Thursday, July 08, 2010

Go Ahead, Drink the Kool-Aid

Here's something I'd never heard of until today: the Villejuif leaflet, which sparked a food panic in the 1970s and '80s, mostly in Europe, and especially in France. It was a simple list spread by pre-Internet methods (mimeographs and photocopies, probably) claiming that a number of well-known and harmless chemicals were in fact highly carcinogenic, and conversely that a number of dangerous chemicals were harmless. These days, nonsense travels faster, but it always got around.

Reportedly millions were befuddled by the leaflet, which was falsely attributed to the Gustave-Roussy Institute in Villejuif, France, which specializes in oncology. The leaflet touted citric acid (E330) as an especial menace, something not even the most rabid food purists would claim then or now. More about the leaflet is here, as well as being mentioned in a book on the theory and practice of rumors.

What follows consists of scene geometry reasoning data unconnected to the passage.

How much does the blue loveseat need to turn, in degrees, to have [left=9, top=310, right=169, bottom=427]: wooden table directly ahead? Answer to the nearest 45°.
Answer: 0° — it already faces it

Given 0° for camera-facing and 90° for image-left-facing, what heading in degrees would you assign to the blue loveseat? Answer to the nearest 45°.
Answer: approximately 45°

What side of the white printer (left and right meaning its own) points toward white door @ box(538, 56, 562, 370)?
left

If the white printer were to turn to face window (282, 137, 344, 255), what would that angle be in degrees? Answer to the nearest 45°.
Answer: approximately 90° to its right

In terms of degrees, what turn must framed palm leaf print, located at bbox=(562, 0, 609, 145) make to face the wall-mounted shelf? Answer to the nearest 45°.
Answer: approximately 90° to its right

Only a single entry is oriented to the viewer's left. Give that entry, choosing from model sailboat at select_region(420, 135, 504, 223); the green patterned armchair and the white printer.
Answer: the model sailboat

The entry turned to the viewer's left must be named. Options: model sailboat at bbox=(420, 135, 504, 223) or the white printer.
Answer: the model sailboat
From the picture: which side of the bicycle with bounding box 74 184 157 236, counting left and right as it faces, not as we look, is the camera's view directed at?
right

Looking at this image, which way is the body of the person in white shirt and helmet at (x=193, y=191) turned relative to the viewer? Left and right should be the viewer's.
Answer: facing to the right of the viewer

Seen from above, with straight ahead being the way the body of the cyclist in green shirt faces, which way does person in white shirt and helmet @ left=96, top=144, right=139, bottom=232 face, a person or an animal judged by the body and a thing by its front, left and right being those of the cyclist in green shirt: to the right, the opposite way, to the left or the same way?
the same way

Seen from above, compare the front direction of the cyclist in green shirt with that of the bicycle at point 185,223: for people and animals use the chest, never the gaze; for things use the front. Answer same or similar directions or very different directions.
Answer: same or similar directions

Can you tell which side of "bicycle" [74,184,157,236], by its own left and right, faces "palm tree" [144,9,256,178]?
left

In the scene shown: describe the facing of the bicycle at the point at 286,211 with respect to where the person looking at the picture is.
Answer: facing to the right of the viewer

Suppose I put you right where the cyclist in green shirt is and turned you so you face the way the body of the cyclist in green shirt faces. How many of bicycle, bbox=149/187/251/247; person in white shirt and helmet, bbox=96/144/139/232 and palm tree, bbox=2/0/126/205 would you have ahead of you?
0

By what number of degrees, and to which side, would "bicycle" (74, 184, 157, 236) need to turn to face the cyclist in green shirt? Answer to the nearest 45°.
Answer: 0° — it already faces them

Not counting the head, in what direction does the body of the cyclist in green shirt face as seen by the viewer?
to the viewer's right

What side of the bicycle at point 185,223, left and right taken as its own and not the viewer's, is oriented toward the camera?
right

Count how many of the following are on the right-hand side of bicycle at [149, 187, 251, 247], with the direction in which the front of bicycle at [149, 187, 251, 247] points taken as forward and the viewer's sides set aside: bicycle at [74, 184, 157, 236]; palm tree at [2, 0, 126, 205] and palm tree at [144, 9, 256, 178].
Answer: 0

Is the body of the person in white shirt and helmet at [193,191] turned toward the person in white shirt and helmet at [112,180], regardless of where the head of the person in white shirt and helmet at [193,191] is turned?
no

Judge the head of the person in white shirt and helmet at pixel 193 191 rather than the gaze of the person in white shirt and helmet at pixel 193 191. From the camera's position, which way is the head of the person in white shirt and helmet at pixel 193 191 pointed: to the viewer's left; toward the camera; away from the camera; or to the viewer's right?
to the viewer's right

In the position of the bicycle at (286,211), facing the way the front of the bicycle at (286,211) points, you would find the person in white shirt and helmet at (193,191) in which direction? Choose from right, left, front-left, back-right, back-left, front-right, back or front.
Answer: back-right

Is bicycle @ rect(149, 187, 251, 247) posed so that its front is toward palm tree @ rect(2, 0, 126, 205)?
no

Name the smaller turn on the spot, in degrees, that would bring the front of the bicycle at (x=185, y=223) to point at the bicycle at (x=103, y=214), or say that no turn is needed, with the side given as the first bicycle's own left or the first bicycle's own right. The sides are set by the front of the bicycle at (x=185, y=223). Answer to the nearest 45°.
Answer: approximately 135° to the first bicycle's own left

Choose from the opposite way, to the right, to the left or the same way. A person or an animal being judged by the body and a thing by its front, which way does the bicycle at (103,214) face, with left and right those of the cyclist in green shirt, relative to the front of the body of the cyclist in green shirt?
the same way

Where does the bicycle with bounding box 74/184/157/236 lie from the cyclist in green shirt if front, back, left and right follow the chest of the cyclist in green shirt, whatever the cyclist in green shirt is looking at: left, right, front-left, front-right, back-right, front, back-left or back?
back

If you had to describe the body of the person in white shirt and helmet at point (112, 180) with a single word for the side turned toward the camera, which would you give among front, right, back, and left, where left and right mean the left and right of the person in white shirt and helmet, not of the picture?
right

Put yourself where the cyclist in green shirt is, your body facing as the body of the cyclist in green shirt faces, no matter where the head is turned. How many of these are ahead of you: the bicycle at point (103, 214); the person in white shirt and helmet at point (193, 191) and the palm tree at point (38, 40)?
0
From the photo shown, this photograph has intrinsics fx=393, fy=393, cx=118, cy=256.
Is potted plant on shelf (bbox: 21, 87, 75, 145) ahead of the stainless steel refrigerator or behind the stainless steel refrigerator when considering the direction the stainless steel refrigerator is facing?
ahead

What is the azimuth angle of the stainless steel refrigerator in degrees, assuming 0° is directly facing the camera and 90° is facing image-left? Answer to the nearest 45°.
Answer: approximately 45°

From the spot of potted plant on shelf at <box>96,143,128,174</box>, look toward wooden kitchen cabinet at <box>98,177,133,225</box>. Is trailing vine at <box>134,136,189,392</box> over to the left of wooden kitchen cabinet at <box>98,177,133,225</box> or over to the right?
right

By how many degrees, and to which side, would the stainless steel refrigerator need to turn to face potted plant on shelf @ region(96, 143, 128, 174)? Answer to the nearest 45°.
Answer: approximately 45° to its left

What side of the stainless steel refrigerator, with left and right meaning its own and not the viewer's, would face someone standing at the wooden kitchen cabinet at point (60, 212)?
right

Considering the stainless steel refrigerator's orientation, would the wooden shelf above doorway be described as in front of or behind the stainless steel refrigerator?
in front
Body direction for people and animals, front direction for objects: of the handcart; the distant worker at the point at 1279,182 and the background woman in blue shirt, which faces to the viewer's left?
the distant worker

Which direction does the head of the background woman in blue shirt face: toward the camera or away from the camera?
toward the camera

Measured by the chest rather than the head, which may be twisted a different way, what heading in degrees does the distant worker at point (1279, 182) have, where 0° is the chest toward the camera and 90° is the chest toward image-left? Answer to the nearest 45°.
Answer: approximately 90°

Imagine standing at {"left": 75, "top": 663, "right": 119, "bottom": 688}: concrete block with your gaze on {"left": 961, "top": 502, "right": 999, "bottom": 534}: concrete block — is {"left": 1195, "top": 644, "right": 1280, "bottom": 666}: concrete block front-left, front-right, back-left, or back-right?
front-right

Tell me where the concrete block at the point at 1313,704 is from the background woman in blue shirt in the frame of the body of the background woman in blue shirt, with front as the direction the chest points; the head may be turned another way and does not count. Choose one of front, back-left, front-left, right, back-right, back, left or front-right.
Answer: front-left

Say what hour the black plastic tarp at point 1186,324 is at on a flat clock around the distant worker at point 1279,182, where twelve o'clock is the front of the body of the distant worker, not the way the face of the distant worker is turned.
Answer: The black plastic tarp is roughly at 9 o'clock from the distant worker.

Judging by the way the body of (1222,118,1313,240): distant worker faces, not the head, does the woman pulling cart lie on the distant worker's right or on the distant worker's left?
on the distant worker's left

I found out about the leaflet because of the packets of Kool-Aid I have in my kitchen. They're the genuine articles, owned by Kraft Foods these days, with Kool-Aid Man right there on the front. Not long ago Lilly and I were at the grocery store and she asked me to buy Kool-Aid. She'd never asked for it before, but she's taken to drinking it at a friend's house. I'd never bought it for her, mainly because it had never occurred to me. The last time I was a consumer of Kool-Aid, along with a fair amount of Hi-C (a Coca-Cola brand) and Funny Face (a Pillsbury brand), was during the Nixon administration.

What's the main ingredient of Kool-Aid? I didn't know, so I checked: citric acid. That information led to my Villejuif tangent. Runner-up ingredients are maltodextrin, calcium phosphate, salt, artificial flavor, vitamin C, Red 40 and Blue 1.

Everything has a history; and so it is with Kool-Aid. It's just another thing we have Hastings, Nebraska, to thank for.

At 20¢ a pack, which is what I paid, Kool-Aid is actually much cheaper now than during the Great Depression, adjusted for inflation. It sold for a nickel a pack in those days, it seems, which the Fed's inflation calculator tells me had the equivalent of about 85¢ worth of purchasing power today. One more thing: if the Kool-Aid Man broke down your wall or fence, how would you explain that to the claims adjuster?